## [GIVEN EXERCISE]
Reproduce word for word the part of the passage below about childhood summers in Virginia that opens with the words containing "When I was a" and closes with "boy in Canada.".

When I was a child in the 1960s, I travelled with my parents and younger sister to spend summer holidays with our US family in Hampton, Virginia. My uncle and aunt worked at the Black College; one was a French teacher and the other the librarian. They were happy to have found employment there after fleeing Papa Doc’s Haiti. They lived in a pretty house in a neighbourhood where only Blacks and a few poor white families lived. I loved the big fig trees, the hot summer nights, the southern accent I had trouble understanding, the US traditions and customs, like cheerleading, that seemed puzzling. I remember vividly one of the little white boys telling me I was pretty, something I had never heard from a boy in Canada.

One summer, the adults decided to take us to Richmond, Virginia, and show us their beautiful state capital with its historic buildings and Confederate statues. The wanted to impress the shy and well-behaved little Canadian girls. And the city was indeed impressive, but as the day wore on, the trip morphed into one of those nightmares where you know something is lurking in the darkness but can’t see it; you expect it to grab you at any moment.

## [SOURCE MATERIAL]
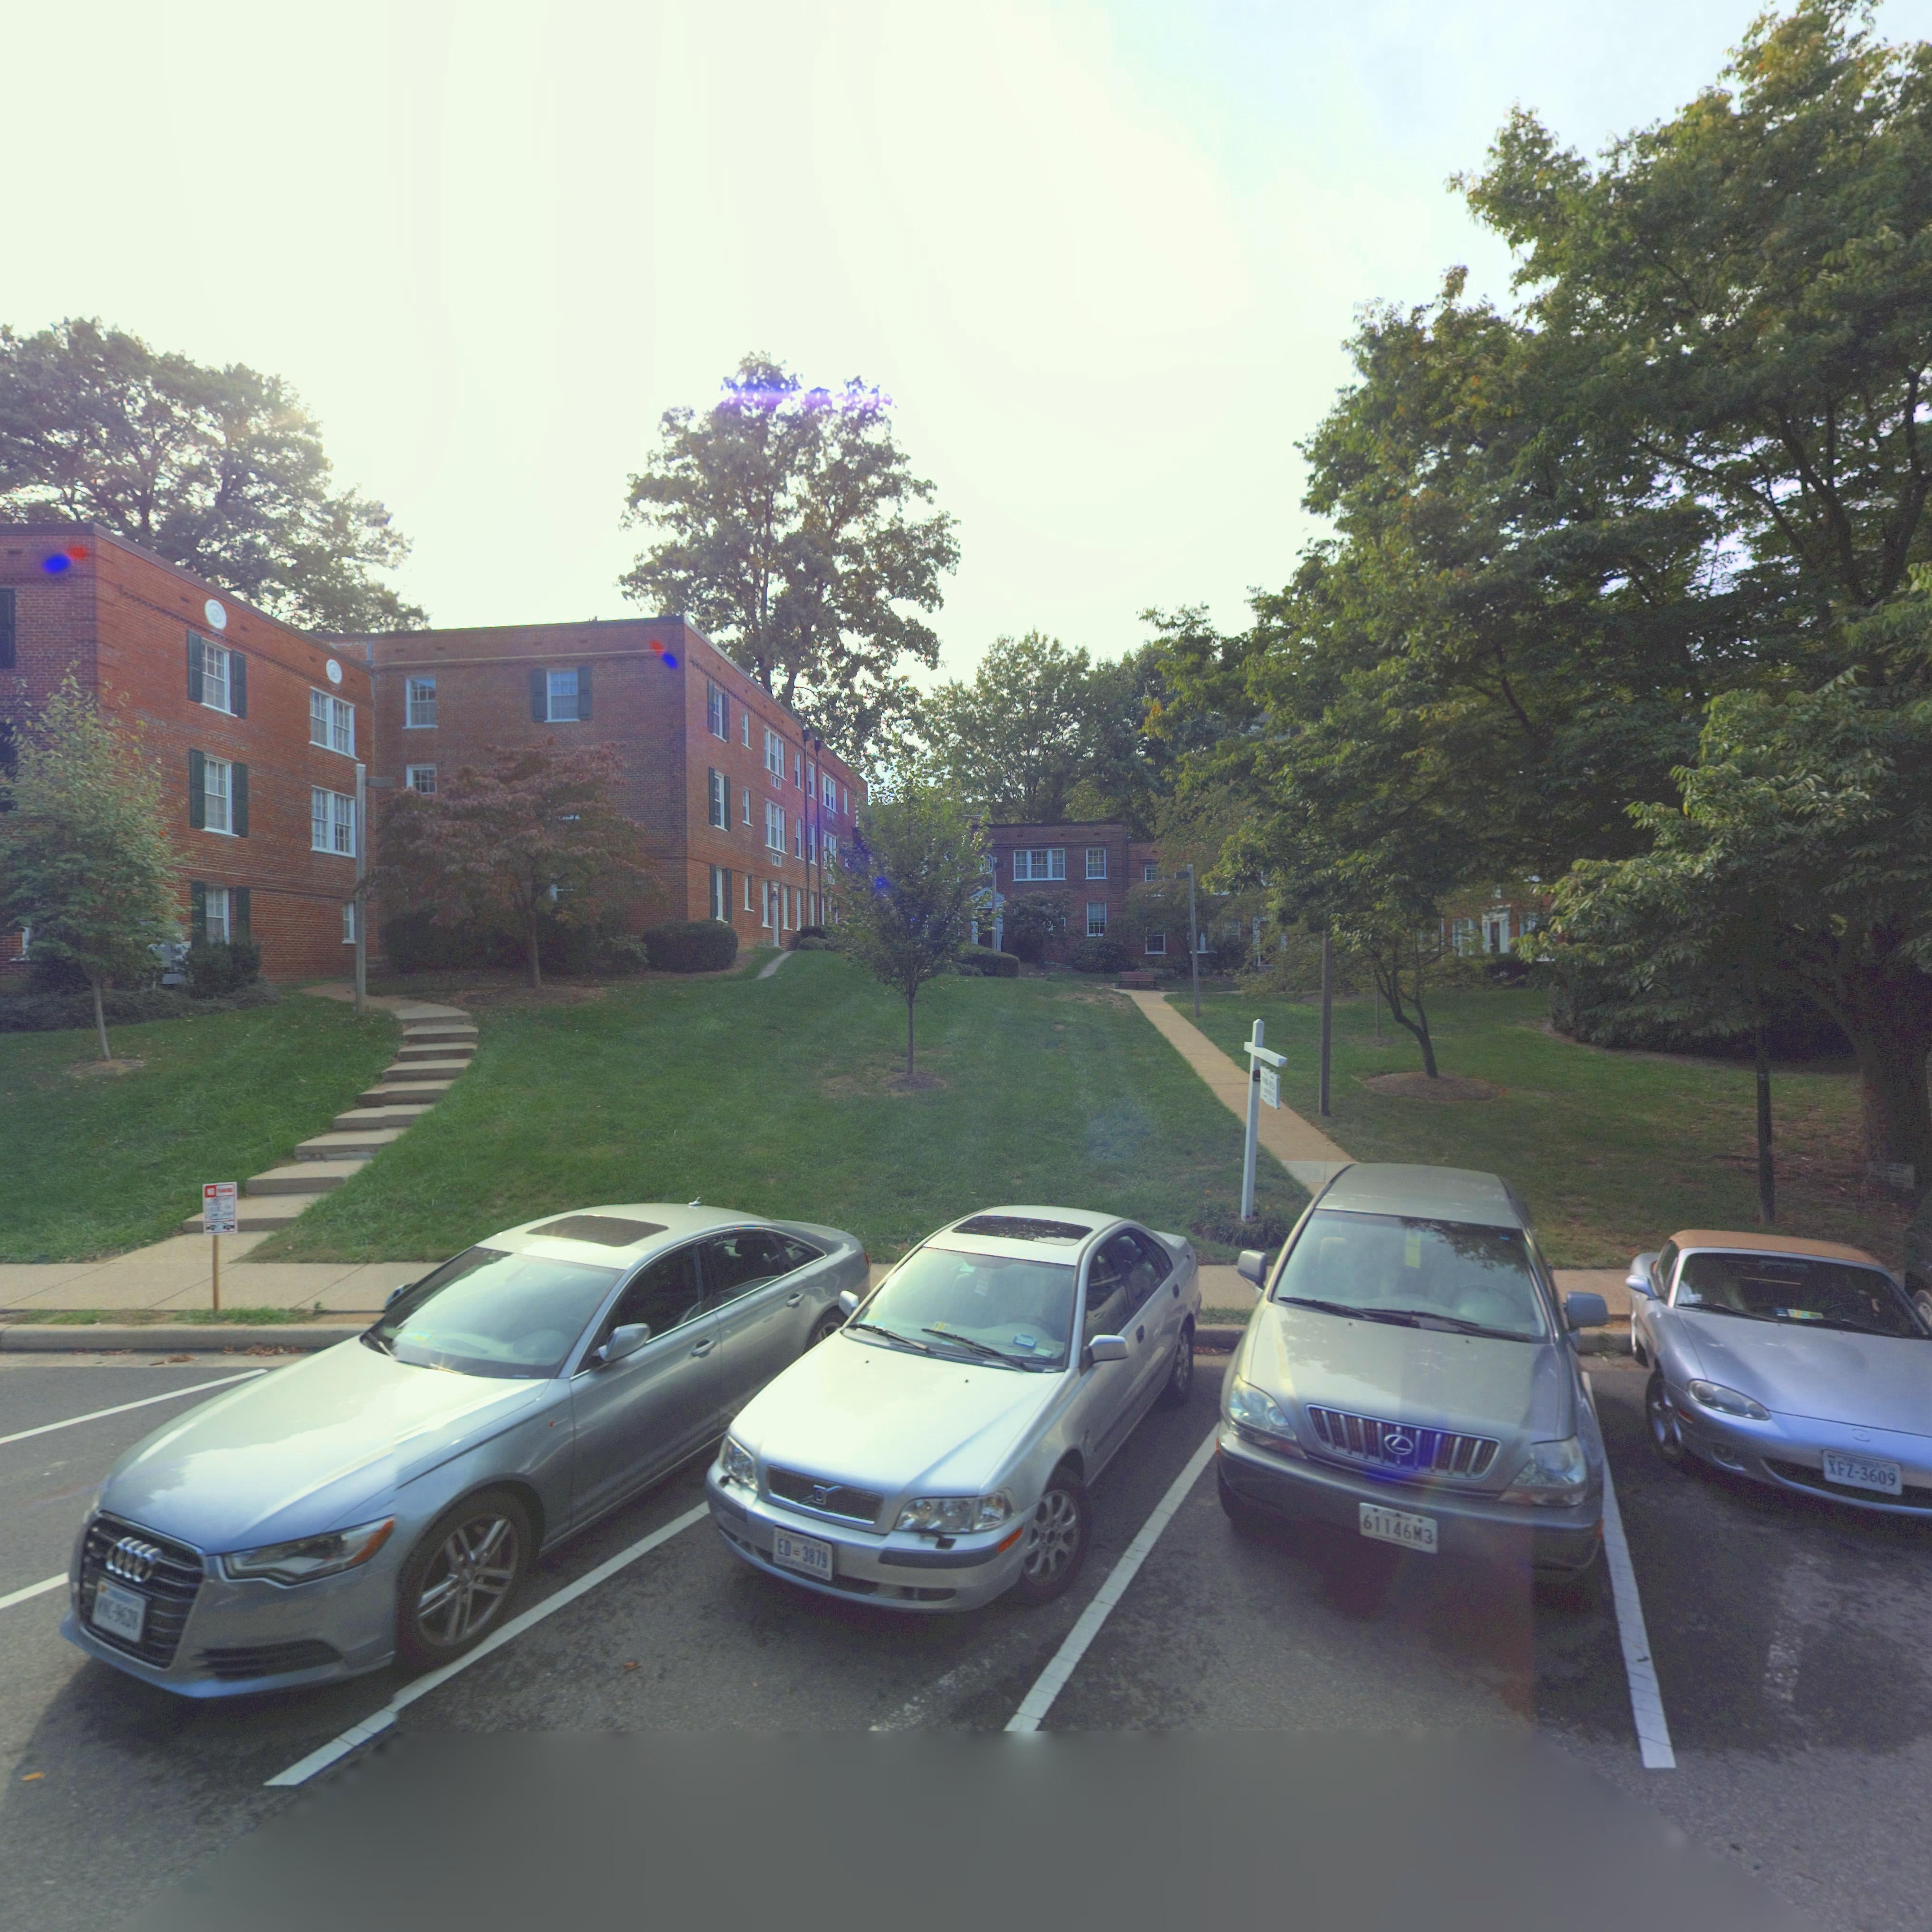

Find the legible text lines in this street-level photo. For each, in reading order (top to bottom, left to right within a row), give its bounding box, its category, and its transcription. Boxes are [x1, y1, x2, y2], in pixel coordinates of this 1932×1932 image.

[1826, 1456, 1900, 1490] None: XFZ-3609
[1362, 1511, 1435, 1548] None: 61146M3
[775, 1535, 829, 1572] None: ED* 3879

## [FINISHED ANSWER]
When I was a child in the 1960s, I travelled with my parents and younger sister to spend summer holidays with our US family in Hampton, Virginia. My uncle and aunt worked at the Black College; one was a French teacher and the other the librarian. They were happy to have found employment there after fleeing Papa Doc’s Haiti. They lived in a pretty house in a neighbourhood where only Blacks and a few poor white families lived. I loved the big fig trees, the hot summer nights, the southern accent I had trouble understanding, the US traditions and customs, like cheerleading, that seemed puzzling. I remember vividly one of the little white boys telling me I was pretty, something I had never heard from a boy in Canada.